House Republicans are demanding the Biden administration starts winding down the COVID-19 public health emergency, while hospital lobbying groups are pressing it to do the opposite.
A group of more than 70 House Republicans wrote Thursday to Department of Health and Human Services (HHS) Secretary Xavier Becerra asking to start the process to wind down the COVID-19 public health emergency (PHE), which was recently extended until April. At the same time, several hospital advocacy groups are hoping the agency keeps the PHE beyond this spring and wants a 60-day notice as to when it will end.
“Although the PHE was certainly necessary at the outset of the pandemic, it was always meant to be temporary,” according to the GOP letter led by Rep.
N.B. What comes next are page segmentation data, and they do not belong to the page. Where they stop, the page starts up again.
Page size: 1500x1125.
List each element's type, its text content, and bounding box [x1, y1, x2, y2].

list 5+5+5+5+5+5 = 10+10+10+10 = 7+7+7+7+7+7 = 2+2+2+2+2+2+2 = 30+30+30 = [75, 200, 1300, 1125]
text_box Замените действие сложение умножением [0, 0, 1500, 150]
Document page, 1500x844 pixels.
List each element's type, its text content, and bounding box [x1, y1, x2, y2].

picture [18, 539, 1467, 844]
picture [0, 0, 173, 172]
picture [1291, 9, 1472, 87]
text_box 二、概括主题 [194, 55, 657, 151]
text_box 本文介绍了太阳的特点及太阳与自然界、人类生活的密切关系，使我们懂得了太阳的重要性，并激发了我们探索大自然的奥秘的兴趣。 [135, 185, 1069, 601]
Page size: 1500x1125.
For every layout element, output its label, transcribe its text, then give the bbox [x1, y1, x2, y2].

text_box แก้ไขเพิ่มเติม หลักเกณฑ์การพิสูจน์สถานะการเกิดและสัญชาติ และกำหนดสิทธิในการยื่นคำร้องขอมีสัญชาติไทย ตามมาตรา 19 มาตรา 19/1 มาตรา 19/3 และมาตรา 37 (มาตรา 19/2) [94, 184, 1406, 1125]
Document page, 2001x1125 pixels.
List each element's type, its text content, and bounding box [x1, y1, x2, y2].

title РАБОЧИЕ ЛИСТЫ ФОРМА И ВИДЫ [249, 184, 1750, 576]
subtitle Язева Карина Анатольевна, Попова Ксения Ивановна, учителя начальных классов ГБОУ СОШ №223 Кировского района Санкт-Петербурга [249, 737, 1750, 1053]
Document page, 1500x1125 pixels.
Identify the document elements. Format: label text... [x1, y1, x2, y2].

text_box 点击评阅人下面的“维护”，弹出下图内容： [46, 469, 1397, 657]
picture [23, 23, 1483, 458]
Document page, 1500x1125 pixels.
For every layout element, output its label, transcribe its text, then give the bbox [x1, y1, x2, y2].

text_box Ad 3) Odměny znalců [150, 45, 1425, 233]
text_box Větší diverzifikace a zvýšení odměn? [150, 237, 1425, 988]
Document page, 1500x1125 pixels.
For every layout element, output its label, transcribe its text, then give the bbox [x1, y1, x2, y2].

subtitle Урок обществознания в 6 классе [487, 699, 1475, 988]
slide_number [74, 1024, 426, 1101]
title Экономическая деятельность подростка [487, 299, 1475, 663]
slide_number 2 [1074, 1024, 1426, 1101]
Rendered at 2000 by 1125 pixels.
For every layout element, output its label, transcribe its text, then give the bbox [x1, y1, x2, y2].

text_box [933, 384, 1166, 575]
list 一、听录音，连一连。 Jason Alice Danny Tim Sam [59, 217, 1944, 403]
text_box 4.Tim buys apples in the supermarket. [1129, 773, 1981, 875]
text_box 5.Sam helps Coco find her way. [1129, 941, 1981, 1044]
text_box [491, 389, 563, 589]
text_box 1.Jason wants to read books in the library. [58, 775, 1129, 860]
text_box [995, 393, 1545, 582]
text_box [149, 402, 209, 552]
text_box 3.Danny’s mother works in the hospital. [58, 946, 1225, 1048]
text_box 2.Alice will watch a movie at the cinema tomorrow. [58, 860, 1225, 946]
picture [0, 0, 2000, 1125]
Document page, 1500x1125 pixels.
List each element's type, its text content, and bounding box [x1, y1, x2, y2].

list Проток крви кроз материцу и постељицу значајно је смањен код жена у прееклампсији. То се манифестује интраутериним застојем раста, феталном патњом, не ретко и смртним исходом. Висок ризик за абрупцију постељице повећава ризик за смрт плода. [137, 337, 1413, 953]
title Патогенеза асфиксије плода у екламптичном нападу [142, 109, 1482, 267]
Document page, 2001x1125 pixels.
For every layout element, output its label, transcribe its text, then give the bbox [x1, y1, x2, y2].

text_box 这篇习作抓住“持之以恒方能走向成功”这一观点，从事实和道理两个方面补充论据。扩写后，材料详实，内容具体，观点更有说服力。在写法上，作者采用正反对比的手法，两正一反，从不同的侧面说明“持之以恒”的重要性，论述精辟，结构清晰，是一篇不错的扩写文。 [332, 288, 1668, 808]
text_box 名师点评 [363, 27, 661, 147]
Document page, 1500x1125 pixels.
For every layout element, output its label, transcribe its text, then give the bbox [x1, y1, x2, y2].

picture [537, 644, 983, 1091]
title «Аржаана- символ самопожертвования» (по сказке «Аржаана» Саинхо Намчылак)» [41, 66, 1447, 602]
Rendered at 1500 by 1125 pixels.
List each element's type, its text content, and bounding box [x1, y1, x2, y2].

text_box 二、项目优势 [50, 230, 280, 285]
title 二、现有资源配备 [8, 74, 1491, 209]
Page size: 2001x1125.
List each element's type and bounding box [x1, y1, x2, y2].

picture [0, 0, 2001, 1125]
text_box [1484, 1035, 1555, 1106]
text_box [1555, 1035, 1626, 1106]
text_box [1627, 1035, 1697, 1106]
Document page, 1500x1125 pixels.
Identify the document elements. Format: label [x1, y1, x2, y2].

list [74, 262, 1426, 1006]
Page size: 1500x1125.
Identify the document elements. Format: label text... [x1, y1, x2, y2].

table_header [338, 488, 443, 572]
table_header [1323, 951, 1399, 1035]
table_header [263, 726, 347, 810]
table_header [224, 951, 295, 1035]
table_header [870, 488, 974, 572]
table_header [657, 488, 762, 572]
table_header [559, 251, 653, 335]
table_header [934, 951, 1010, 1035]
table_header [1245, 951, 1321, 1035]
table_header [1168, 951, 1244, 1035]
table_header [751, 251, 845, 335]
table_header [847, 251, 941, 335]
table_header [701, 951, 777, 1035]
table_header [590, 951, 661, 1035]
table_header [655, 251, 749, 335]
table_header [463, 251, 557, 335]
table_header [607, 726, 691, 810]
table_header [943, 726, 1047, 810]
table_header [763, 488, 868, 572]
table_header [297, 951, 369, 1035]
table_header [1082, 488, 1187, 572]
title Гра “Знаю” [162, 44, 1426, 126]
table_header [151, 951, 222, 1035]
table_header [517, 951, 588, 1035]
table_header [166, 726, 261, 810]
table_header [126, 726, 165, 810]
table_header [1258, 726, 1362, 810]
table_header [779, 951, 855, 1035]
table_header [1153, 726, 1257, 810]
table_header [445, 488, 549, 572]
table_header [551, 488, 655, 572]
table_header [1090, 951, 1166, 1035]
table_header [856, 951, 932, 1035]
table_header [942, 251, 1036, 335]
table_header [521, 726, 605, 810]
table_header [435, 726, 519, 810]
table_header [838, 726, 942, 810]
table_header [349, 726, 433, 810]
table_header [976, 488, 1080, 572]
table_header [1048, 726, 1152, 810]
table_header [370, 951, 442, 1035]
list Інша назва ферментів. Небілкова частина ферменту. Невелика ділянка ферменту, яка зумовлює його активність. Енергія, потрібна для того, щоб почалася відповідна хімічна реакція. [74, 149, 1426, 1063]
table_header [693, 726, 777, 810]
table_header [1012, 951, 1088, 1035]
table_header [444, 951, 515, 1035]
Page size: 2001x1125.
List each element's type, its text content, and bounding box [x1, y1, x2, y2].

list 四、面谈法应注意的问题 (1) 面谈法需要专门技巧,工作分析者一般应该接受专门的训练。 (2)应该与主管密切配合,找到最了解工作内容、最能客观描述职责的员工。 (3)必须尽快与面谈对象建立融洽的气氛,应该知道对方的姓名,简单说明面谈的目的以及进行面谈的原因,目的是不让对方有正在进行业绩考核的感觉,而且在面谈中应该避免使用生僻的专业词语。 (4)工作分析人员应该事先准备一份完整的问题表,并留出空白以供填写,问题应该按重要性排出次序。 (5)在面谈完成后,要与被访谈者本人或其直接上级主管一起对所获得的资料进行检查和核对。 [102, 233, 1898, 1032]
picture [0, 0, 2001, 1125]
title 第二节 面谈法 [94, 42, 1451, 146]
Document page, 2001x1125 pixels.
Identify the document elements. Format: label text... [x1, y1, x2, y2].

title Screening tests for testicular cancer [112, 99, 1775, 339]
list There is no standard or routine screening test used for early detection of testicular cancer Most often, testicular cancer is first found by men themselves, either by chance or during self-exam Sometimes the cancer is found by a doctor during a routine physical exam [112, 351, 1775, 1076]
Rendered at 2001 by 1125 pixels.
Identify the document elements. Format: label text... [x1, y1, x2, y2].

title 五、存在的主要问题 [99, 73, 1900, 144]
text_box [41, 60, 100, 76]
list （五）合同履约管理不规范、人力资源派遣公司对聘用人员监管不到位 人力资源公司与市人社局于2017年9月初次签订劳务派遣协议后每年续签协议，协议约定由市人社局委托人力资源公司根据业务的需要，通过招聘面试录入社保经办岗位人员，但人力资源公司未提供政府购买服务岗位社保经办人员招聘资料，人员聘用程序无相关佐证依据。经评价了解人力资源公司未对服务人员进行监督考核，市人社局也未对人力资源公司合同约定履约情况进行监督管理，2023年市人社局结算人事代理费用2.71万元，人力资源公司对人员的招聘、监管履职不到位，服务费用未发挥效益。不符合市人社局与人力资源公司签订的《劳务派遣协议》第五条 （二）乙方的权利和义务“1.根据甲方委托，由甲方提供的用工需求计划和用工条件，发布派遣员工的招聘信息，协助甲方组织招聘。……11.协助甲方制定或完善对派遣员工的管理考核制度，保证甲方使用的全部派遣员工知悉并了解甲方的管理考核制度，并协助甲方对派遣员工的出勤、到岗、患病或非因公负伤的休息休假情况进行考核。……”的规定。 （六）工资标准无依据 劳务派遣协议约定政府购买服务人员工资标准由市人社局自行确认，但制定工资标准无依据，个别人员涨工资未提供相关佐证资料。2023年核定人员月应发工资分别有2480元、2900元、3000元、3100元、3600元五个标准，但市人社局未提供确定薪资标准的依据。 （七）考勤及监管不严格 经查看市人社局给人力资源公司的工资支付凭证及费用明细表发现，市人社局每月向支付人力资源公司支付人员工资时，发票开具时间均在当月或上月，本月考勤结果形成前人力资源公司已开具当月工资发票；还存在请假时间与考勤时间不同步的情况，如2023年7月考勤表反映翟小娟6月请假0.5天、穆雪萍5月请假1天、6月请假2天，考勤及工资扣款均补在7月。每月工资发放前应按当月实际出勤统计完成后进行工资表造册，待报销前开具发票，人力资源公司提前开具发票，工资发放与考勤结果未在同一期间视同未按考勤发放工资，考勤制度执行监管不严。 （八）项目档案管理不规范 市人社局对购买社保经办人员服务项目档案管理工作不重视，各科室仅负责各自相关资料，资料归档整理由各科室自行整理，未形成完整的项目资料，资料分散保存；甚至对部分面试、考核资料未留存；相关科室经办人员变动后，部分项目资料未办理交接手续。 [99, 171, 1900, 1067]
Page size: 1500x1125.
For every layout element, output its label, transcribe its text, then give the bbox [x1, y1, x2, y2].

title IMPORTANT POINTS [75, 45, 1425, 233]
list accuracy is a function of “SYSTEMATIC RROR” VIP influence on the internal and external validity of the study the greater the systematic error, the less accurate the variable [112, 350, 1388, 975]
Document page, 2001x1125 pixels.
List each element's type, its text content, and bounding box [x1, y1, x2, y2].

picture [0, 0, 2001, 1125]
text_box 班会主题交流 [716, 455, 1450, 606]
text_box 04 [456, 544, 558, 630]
Cathy McMorris Rodgers, R-Washington, ranking member of the House Energy and Commerce Committee.
Republicans want HHS to release a concrete timeline for when the agency plans to exit the PHE.
“We recognize that the PHE cannot end overnight, and that certain actions must be taken to avoid significant disruption to patients and healthcare providers, including working with Congress to extend certain policies like maintaining access to telehealth services for our nation’s seniors,” the letter added.
The PHE granted major flexibilities for providers to get reimbursed by Medicare for telehealth, but those powers will go away after the PHE. It also gave flexibility on several reporting requirements and eased other regulatory burdens.
Another major issue is that states are going to be able to start eligibility redeterminations for Medicaid, which have been paused since the PHE went into effect in January 2020. State Medicaid directors are seeking a heads-up on when the emergency will go away, as states can start to disenroll ineligible beneficiaries after the PHE expires.
Republicans also want Becerra to cite any programs that should be made permanent, and they want “swift action” to lift all COVID-19 vaccine mandates.
The Supreme Court upheld the Biden administration’s healthcare worker vaccine mandate, overturning a lower court’s stay that affected half of the country. The Centers for Medicare & Medicaid Services has deadlines for states to comply with the vaccination mandate, and facilities that don’t fully comply could risk losing participation in Medicare and Medicaid.
The Republicans charge that the mandates have not “stopped the spread of COVID-19 but have alienated many Americans and have caused staff shortages at hospitals and other healthcare facilities.”
Key drivers of the staff shortages, however, have been a massive surge of the virus overwhelming facilities caused by the omicron variant along with increased expenses facilities have faced for temporary nursing staff. Those lingering expenses are the reason hospital groups are pressing for HHS to do the opposite and extend the PHE beyond April.
The Federation of American Hospitals (FAH) also wrote to Becerra Thursday (PDF) seeking to continue to extend the PHE “well beyond its current expiration date in April 2022.” Even though the omicron surge appears to be easing, the virus is still creating major operational challenges for providers, FAH said.
It also wants the administration to give hospitals a 60-day heads-up when it plans to end the PHE.
“Unwinding the complex web of PHE waiver-authorized operations, programs and procedures—which will have been in place and relied on for more than two years—is a major undertaking that, if rushed, risks destabilizing fragile healthcare networks that patients rely on for care,” the letter said.
The American Hospital Association also wrote to congressional leaders Tuesday seeking for more relief from Congress to help systems overcome staffing shortages that have exacerbated due to the omicron surge.
“The financial pressures hospitals and health systems faced at the beginning of the public health emergency continue, with, for example, ongoing delays in non-emergent procedures, in addition to increased expenses for supplies, medicine, testing and protective equipment,” the letter said.
FAH President Chip Kahn told Fierce Healthcare on Friday that the issues Republicans address in the letter are different from the priorities of the FAH, namely that the association doesn’t focus on mask or vaccine mandates.
“What we are saying is that the PHE has many aspects to it, and so … we think [it] should be extended, but if you don’t then we need to have a lengthy or carefully thought through transition,” Kahn said.
He added that Becerra’s predecessor, acting Secretary Eric Hargan, told providers that they would get a 60-day notice before the end of the PHE. That deadline for such a 60-day notice is Feb. 15.
Kahn said he understands the administration may be under political pressure to end the emergency, but prior notice is absolutely needed.
“I don’t know how they will respond but if they do choose to pull out, we just want to make sure that it doesn’t leave anything behind,” he said.